Other disorders of affect
Lithium has been used in a number of other disorders associated with changes of affect, discussed by Tyrer and Shaw (1982). In milder cases of schizoaffective disorder lithium has a possible therapeutic effect, but it is less effective than neuroleptics in more severe cases. Anti-aggressive actions of lithium have been demonstrated in impulsively aggressive male prisoners, and possibly in aggressive epileptics and mentally subnormal individuals. It has also been used in character disorders with emotional instability, hyperactive children, affective disorders associated with alcoholism, amphetamine abuse, prementrual tension, Kleine-Levin syndrome, and cluster headaches.
Adverse effects
Lithium is a toxic drug and serious adverse effects can occur if serum concentrations are excessive, and may also occasionally result from long-term therapy. Unwanted effects occurring during the first few days of treatment include fine tremor of the hands, gastrointestinal symptoms, thirst, and polyuria. These symptoms can be minimized by starting with small doses which are then gradually increased until therapeutic serum concentrations are attained. Muscle weakness, fatigue, ataxia, and sometimes emotional blunting may also be seen in the first few weeks of treatment. Development of coarse tremor, confusion, spasticity, convulsions, and dehydration are indications of overdose and necessitate withdrawal of drug or adjustment of dosage. Toxic signs usually appear at a concentration of about 1.3mmol/l. Concentrations of 3–5 mmol/l may be lethal. After 6 weeks or more, further symptoms may appear, including oedema, weight gain due to increased eating or drinking, alteration in taste, and less commonly, signs of hypothyroidism or impaired renal function. The incidence of unwanted effects in patients on long-term treatment is high: in a survey of 237 such patients (Vestergaard et al. 1980) only one-tenth had no symptoms attributed to the drug.

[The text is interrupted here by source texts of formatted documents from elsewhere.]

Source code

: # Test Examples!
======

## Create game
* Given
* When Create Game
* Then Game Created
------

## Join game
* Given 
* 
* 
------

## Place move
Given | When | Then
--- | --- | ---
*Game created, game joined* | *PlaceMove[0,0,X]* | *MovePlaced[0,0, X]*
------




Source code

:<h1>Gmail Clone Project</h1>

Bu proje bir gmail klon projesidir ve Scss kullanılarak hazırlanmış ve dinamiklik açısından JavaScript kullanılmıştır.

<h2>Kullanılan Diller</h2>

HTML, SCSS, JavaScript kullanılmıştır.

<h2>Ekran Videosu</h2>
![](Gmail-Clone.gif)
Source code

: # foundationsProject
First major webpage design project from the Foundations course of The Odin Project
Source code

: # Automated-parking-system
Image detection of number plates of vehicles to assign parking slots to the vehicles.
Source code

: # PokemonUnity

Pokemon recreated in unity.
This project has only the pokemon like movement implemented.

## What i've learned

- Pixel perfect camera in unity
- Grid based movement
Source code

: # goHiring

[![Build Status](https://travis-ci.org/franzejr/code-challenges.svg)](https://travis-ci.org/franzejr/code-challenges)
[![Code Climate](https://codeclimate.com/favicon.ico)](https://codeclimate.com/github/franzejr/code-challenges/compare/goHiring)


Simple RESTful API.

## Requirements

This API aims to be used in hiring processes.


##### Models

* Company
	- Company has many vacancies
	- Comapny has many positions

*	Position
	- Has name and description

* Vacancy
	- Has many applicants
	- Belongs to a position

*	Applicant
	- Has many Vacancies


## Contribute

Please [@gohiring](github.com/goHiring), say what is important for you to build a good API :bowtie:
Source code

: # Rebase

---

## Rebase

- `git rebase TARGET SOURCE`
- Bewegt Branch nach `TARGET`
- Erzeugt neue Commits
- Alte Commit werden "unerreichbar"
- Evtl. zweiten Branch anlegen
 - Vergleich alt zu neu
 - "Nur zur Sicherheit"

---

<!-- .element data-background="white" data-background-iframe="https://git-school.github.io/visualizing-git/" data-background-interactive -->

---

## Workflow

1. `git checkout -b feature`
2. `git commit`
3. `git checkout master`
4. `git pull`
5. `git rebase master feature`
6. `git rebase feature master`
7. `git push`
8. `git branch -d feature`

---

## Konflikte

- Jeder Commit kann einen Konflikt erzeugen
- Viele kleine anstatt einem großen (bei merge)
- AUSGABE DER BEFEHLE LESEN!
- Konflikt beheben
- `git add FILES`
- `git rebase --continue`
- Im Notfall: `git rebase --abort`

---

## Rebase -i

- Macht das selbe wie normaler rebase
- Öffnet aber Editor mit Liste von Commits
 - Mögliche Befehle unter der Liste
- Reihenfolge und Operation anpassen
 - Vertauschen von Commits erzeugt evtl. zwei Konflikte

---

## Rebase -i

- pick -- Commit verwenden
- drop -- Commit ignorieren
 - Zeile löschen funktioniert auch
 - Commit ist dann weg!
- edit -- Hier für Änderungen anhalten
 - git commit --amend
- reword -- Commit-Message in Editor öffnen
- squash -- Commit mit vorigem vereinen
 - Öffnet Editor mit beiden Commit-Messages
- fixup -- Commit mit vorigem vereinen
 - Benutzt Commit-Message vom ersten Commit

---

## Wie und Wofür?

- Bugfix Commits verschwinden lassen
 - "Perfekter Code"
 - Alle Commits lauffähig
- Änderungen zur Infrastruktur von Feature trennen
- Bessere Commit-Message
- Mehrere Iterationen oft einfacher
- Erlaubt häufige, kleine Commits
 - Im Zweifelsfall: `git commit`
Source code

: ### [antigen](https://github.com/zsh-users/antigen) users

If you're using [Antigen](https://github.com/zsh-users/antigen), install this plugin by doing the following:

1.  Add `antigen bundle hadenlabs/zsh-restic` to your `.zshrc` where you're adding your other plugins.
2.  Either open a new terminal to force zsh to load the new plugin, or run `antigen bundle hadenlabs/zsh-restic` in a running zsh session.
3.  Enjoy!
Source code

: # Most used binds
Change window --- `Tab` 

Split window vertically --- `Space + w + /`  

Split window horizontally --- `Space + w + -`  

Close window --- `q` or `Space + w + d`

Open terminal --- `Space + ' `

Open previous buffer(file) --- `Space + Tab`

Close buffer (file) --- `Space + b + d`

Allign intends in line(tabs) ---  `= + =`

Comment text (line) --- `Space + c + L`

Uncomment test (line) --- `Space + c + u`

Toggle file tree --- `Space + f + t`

Other undesirable effects (Tyrer and Shaw 1982) include toxic effects on the kidney, thyroid and heart, adverse effects in pregnancy and interactions with other drugs.
(p. 278 ) Electroconvulsive therapy
Electroconvulsive therapy is mentioned briefly here since it remains an important treatment for patients in whom a rapid response is required because of the severity of the depression or the risk of suicide, and for those who have not responded adequately to drugs. It is effective in depressive disorders, as shown by numerous trials in which it has been compared with sham electroconvulsive therapy and antidepressant drugs. It is more effective than drugs in terminating attacks of depression and has a much quicker onset of action, although repeated treatments may be necessary. It is less effective in preventing recurrent episodes but the treatment can be combined with drugs which may potentiate its effects.
The mode of action of electroconvulsive therapy is not clear, but it appears to increase post-synaptic responsiveness to noradrenaline, serotonin and dopamine, possibly by increasing receptor sensitivity. The treatment is sometimes followed by a dramatic switch from a grossly abnormal to an apparently normal clinical state, and Lerer (1987, p. 585) remarks: ‘the fact that a series of electrically induced seizures may so effectively alleviate the most severely disturbed mood states is one of the most intriguing phenomena in biological psychiatry’. Possibly such treatment acts like antidepressant drugs to restore a degree of stability at central monoaminergic synapses.